(DATASET RECORDS)

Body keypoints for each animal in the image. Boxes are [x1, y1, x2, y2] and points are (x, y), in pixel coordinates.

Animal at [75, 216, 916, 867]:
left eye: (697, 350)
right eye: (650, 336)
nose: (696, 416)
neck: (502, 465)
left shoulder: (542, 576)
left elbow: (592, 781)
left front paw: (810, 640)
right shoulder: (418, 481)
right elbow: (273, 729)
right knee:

(End DATASET RECORDS)

**WHAT YOU WILL DO:** Word for word, restate the lines from the one holding "left front paw: (810, 640)" to the last line of the records.

**RESULT BELOW:**
left front paw: (810, 640)
right shoulder: (418, 481)
right elbow: (273, 729)
right knee:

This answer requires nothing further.